The following diagram shows how the major subsystems connect during a training run.

graph TD
    CLI["CLI / YAML Presets"] -->|draccus.parse| CFG["TrainExperimentParams"]

    CFG --> MODEL_PARAMS["ModelParams"]
    CFG --> DATA_PARAMS["DataParams"]
    CFG --> HPARAMS["HyperParams"]
    CFG --> DIST_PARAMS["DistributedParams"]
    CFG --> EMA_PARAMS["EMAParams"]

    MODEL_PARAMS -->|create_model| MODEL["nn.Module"]
    DATA_PARAMS -->|get_wds_dataloader| DATALOADER["WebDataset DataLoader"]
    DIST_PARAMS -->|wrap_fsdp_ddp| WRAPPED["FSDP / DDP Model"]
    HPARAMS -->|create_optimizer / create_scheduler| OPT["Optimizer + Scheduler"]

    MODEL --> WRAPPED
    WRAPPED --> TRAIN["train_one_checkpoint()"]
    DATALOADER --> TRAIN
    OPT --> TRAIN
    EMA_PARAMS -->|create_ema_model| EMA["EMA Model"]
    EMA --> TRAIN

    TRAIN -->|save_checkpoint| CKPT["Checkpoint"]
    TRAIN -->|metrics| WANDB["Weights & Biases"]
    CKPT -->|resume| TRAIN

Modular Design

Configuration (vla_foundry/params/)

All experiment settings live in frozen dataclasses rooted at TrainExperimentParams. Draccus handles parsing from YAML files and CLI arguments, and the !include directive lets you compose presets. See Configuration System for full details.

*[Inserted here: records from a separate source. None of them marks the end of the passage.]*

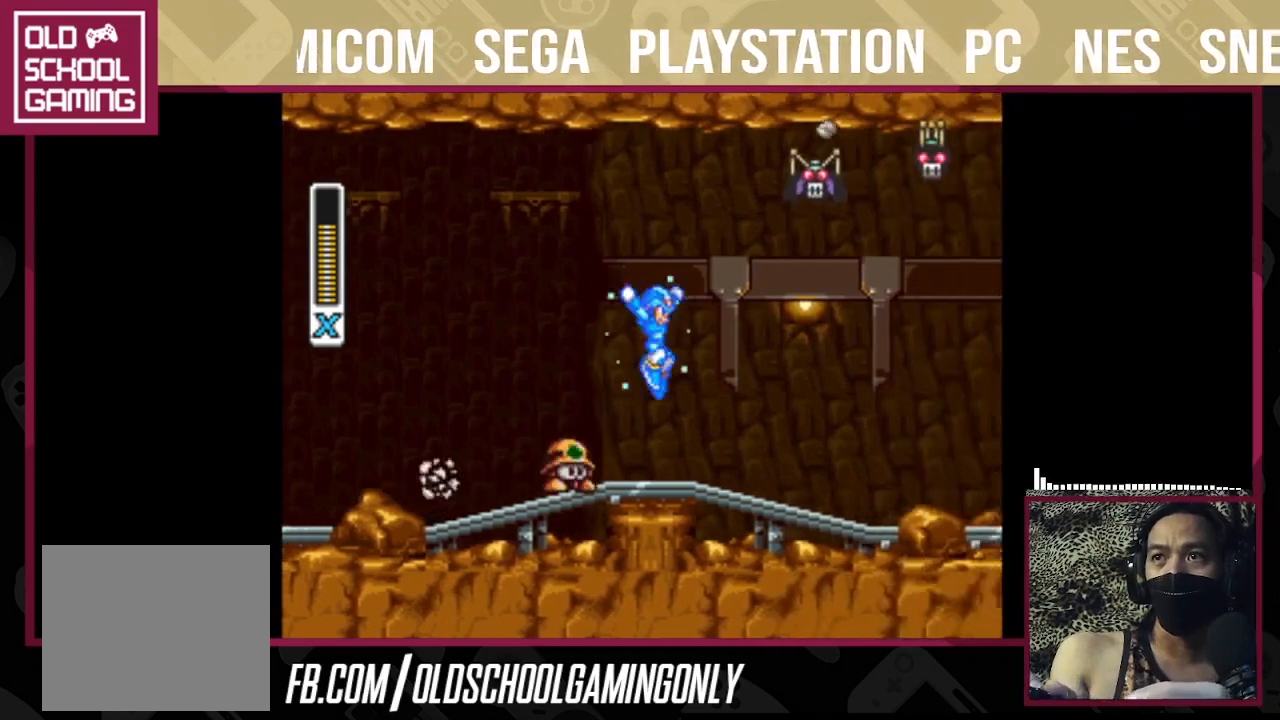
{"buttons": ["CROSS", "CIRCLE", "SQUARE", "TRIANGLE"], "right_stick": "center", "events": [[300, "CIRCLE", "down"], [400, "CROSS", "down"], [400, "SQUARE", "down"]]}
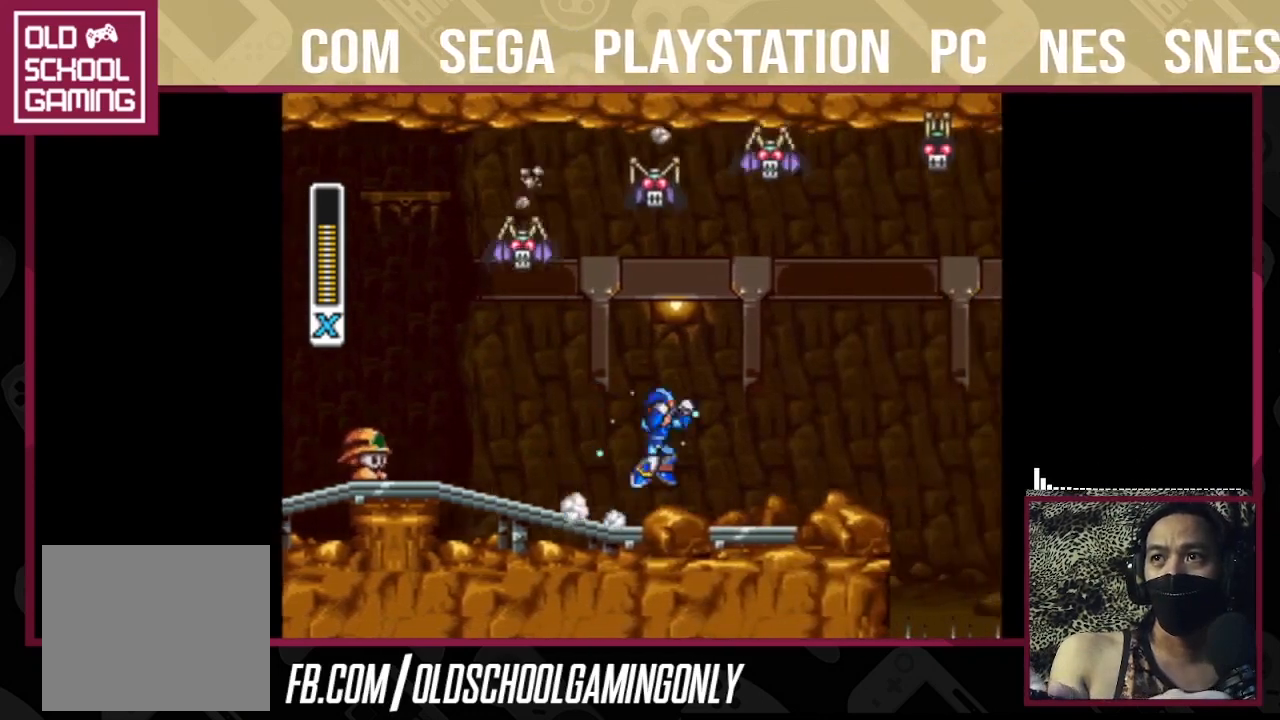
{"buttons": ["TRIANGLE"], "right_stick": "center", "events": [[100, "CROSS", "up"], [100, "SQUARE", "up"], [133, "CIRCLE", "up"]]}
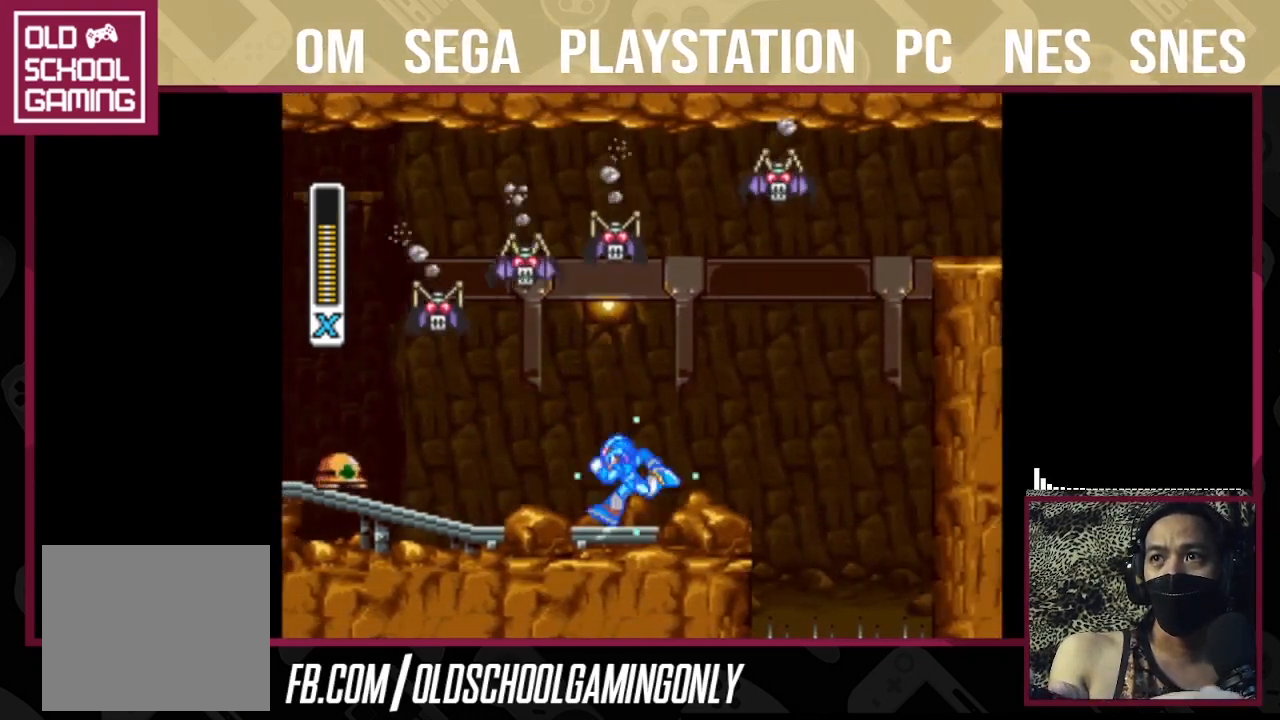
{"buttons": ["CROSS", "CIRCLE", "SQUARE", "TRIANGLE"], "right_stick": "center", "events": [[167, "CIRCLE", "down"], [200, "CROSS", "down"], [200, "SQUARE", "down"]]}
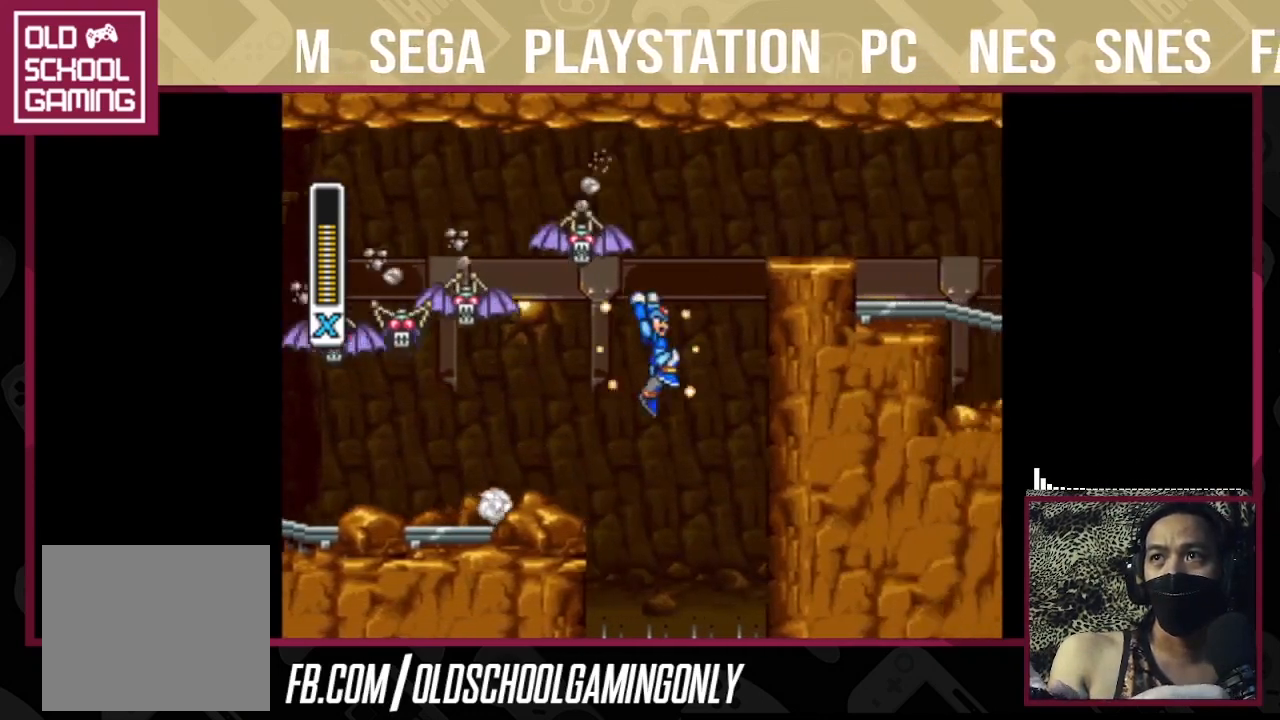
{"buttons": ["CROSS", "SQUARE", "TRIANGLE"], "right_stick": "center", "events": [[33, "CIRCLE", "up"], [33, "CROSS", "up"], [33, "SQUARE", "up"], [200, "CROSS", "down"], [200, "SQUARE", "down"]]}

Models (vla_foundry/models/)

Models are created through a registry pattern. Each model file registers a factory function and an accompanying batch handler using decorators. The training loop never imports concrete model classes directly; it asks the registry for whatever cfg.model.type specifies.

Data (vla_foundry/data/)

Datasets are stored as WebDataset tar shards with a manifest.jsonl index. The data subsystem builds streaming DataLoader instances that can mix multiple datasets with configurable weighting. See Data Format for the on-disk layout.

Training (vla_foundry/train.py, vla_foundry/main.py)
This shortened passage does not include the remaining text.